What to produce: Please repeat the lines below, exactly and only, from the one that holds "Via F. G. Bona, 15" through the one that holds "PLAN REGULADOR DE RUTAS DE PUNO REGISTR".

Exercise materials:
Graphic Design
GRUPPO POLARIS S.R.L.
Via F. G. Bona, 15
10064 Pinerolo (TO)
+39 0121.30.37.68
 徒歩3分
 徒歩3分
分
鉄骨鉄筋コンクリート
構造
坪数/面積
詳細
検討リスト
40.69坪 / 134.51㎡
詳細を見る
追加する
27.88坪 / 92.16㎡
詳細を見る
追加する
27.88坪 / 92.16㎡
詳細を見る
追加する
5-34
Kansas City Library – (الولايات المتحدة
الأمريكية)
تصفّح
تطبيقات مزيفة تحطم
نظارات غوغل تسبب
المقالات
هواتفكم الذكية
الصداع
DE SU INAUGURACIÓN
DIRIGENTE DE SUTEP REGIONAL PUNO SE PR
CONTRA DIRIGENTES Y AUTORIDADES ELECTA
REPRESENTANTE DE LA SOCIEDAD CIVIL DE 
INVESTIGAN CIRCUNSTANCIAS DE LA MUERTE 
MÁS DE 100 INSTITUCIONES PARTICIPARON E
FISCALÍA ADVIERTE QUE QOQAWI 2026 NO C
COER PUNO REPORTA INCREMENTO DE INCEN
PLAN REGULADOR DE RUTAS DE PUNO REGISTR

* * *

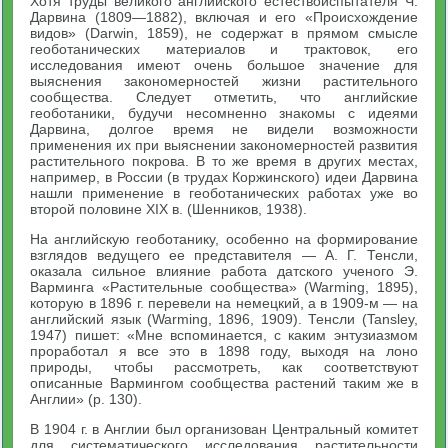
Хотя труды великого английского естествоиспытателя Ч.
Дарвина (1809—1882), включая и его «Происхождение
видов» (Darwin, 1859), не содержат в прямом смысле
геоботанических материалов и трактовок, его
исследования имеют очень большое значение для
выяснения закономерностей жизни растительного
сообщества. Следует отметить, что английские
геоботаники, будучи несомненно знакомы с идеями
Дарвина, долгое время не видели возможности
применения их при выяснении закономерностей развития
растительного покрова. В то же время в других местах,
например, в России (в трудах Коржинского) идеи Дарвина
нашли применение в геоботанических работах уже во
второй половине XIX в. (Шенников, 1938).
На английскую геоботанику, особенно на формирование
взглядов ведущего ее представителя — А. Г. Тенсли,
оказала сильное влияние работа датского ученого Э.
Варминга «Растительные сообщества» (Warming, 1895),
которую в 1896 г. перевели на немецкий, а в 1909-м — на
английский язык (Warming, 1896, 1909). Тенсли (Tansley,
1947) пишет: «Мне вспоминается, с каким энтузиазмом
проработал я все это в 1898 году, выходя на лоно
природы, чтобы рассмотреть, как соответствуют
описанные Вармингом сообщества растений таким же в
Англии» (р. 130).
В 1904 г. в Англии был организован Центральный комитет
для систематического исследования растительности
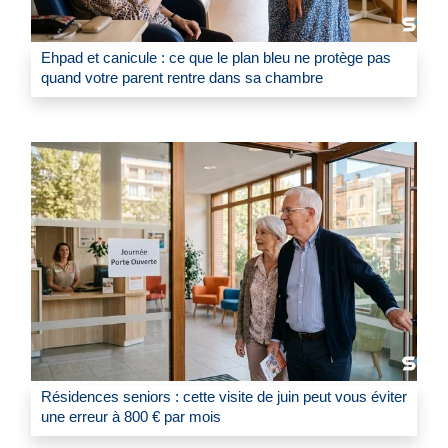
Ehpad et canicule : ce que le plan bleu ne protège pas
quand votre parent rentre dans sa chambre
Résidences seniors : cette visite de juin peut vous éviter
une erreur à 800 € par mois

Your solution:
Via F. G. Bona, 15
10064 Pinerolo (TO)
+39 0121.30.37.68
 徒歩3分
 徒歩3分
分
鉄骨鉄筋コンクリート
構造
坪数/面積
詳細
検討リスト
40.69坪 / 134.51㎡
詳細を見る
追加する
27.88坪 / 92.16㎡
詳細を見る
追加する
27.88坪 / 92.16㎡
詳細を見る
追加する
5-34
Kansas City Library – (الولايات المتحدة
الأمريكية)
تصفّح
تطبيقات مزيفة تحطم
نظارات غوغل تسبب
المقالات
هواتفكم الذكية
الصداع
DE SU INAUGURACIÓN
DIRIGENTE DE SUTEP REGIONAL PUNO SE PR
CONTRA DIRIGENTES Y AUTORIDADES ELECTA
REPRESENTANTE DE LA SOCIEDAD CIVIL DE 
INVESTIGAN CIRCUNSTANCIAS DE LA MUERTE 
MÁS DE 100 INSTITUCIONES PARTICIPARON E
FISCALÍA ADVIERTE QUE QOQAWI 2026 NO C
COER PUNO REPORTA INCREMENTO DE INCEN
PLAN REGULADOR DE RUTAS DE PUNO REGISTR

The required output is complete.